Parents are pulling pupils out of RE because they don’t want their children to visit mosques or learn about Islam, new study shows
- Right to withdraw stems from 75-year-old law to protect religious minorities
- 71% of headteachers and heads of RE said they think law is ‘no longer required’
- The research by Liverpool Hope University also found confusion over the law
Parents not wanting their children to learn about Islam or visit mosques make up the majority of requests to withdraw pupils from religious education classes, a study has found.
Two thirds of requests were focused on concerns over Islam, the survey of headteachers found, followed by 7 per cent for Hinduism and Buddhism, 6 per cent for Christianity, 3.6 per cent for Judaism and 16 per cent for other reasons.
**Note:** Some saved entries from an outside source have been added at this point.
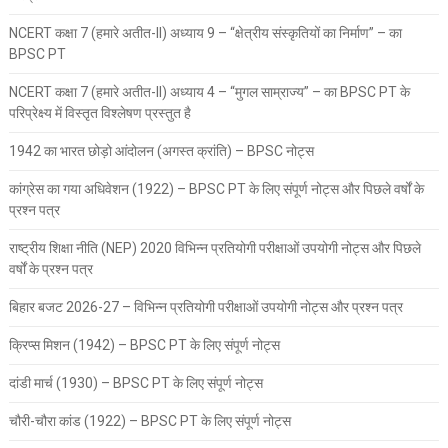
NCERT कक्षा 7 (हमारे अतीत-II) अध्याय 9 – “क्षेत्रीय संस्कृतियों का निर्माण” – का
BPSC PT
NCERT कक्षा 7 (हमारे अतीत-II) अध्याय 4 – “मुगल साम्राज्य” – का BPSC PT के
परिप्रेक्ष्य में विस्तृत विश्लेषण प्रस्तुत है
1942 का भारत छोड़ो आंदोलन (अगस्त क्रांति) – BPSC नोट्स
कांग्रेस का गया अधिवेशन (1922) – BPSC PT के लिए संपूर्ण नोट्स और पिछले वर्षों के
प्रश्न पत्र
राष्ट्रीय शिक्षा नीति (NEP) 2020 विभिन्न प्रतियोगी परीक्षाओं उपयोगी नोट्स और पिछले
वर्षों के प्रश्न पत्र
बिहार बजट 2026-27 – विभिन्न प्रतियोगी परीक्षाओं उपयोगी नोट्स और प्रश्न पत्र
क्रिप्स मिशन (1942) – BPSC PT के लिए संपूर्ण नोट्स
दांडी मार्च (1930) – BPSC PT के लिए संपूर्ण नोट्स
चौरी-चौरा कांड (1922) – BPSC PT के लिए संपूर्ण नोट्स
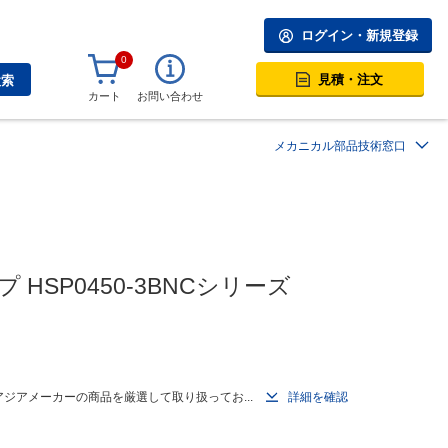
ログイン・新規登録
0
見積・注文
検索
カート
お問い合わせ
メカニカル部品技術窓口
SP0450-3BNCシリーズ
ジアメーカーの商品を厳選して取り扱ってお...
詳細を確認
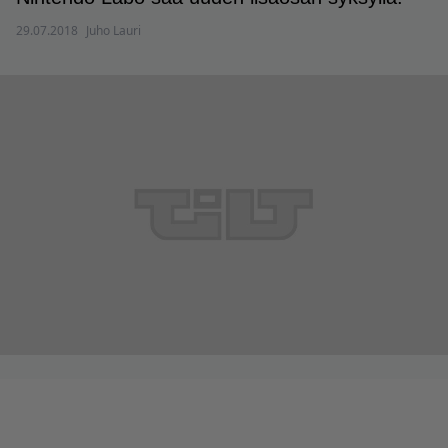
29.07.2018
Juho Lauri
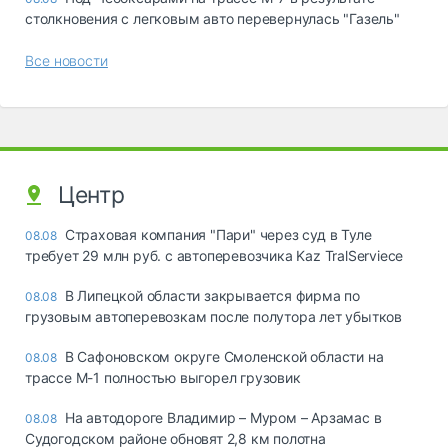
столкновения с легковым авто перевернулась "Газель"
Все новости
Центр
Страховая компания "Пари" через суд в Туле
08.08
требует 29 млн руб. с автоперевозчика Kaz TralServiece
В Липецкой области закрывается фирма по
08.08
грузовым автоперевозкам после полутора лет убытков
В Сафоновском округе Смоленской области на
08.08
трассе М-1 полностью выгорел грузовик
На автодороге Владимир – Муром – Арзамас в
08.08
Судогодском районе обновят 2,8 км полотна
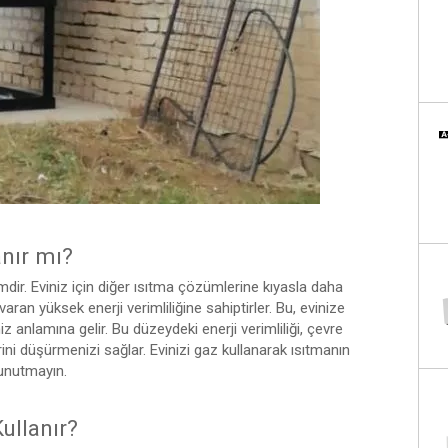
anır mı?
ir. Eviniz için diğer ısıtma çözümlerine kıyasla daha
aran yüksek enerji verimliliğine sahiptirler. Bu, evinize
z anlamına gelir. Bu düzeydeki enerji verimliliği, çevre
rini düşürmenizi sağlar. Evinizi gaz kullanarak ısıtmanın
 unutmayın.
ullanır?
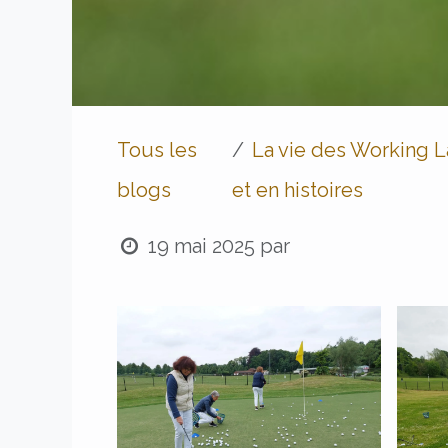
Tous les
La vie des Working L
blogs
et en histoires
19 mai 2025
par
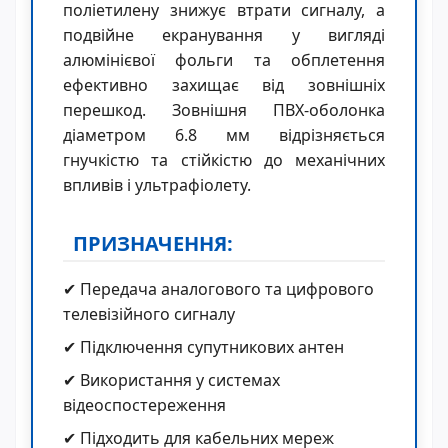
поліетилену знижує втрати сигналу, а
подвійне екранування у вигляді
алюмінієвої фольги та обплетення
ефективно захищає від зовнішніх
перешкод. Зовнішня ПВХ-оболонка
діаметром 6.8 мм відрізняється
гнучкістю та стійкістю до механічних
впливів і ультрафіолету.
ПРИЗНАЧЕННЯ:
✔ Передача аналогового та цифрового
телевізійного сигналу
✔ Підключення супутникових антен
✔ Використання у системах
відеоспостереження
✔ Підходить для кабельних мереж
Parents are allowed to withdraw children from RE classes – a right that stems from a 75-year-old law to protect the rights of conscience of religious minorities from being forced to receive Christian religious instruction.
Parents not wanting their children to learn about Islam or visit mosques make up the majority of requests to withdraw pupils from religious education classes, a study has found (file photo)
But 71 per cent of the 450 headteachers and heads of RE in the survey said they think the law is ‘no longer required’.
The research, carried out by Liverpool Hope University and published in the British Journal of Religious Education, also found confusion over the law, with 27 per cent of heads incorrectly believing that parents who withdraw their children from RE need to provide them with an alternative syllabus to follow.
Dr Lundie, the Director of the Centre for Education and Policy Analysis at Liverpool Hope University, said: ‘The current settlement, involving the parental right of withdrawal from RE but no other aspect of the curriculum on grounds of conscience, raises important questions about the wider contribution of RE to the life of the school.
‘RE is bound up with the fundamental British values of mutual respect and tolerance for those of different faiths, so that it is hard to see how a school could support such a right without impacting on this wider duty of the school to prepare children for life in modern Britain.’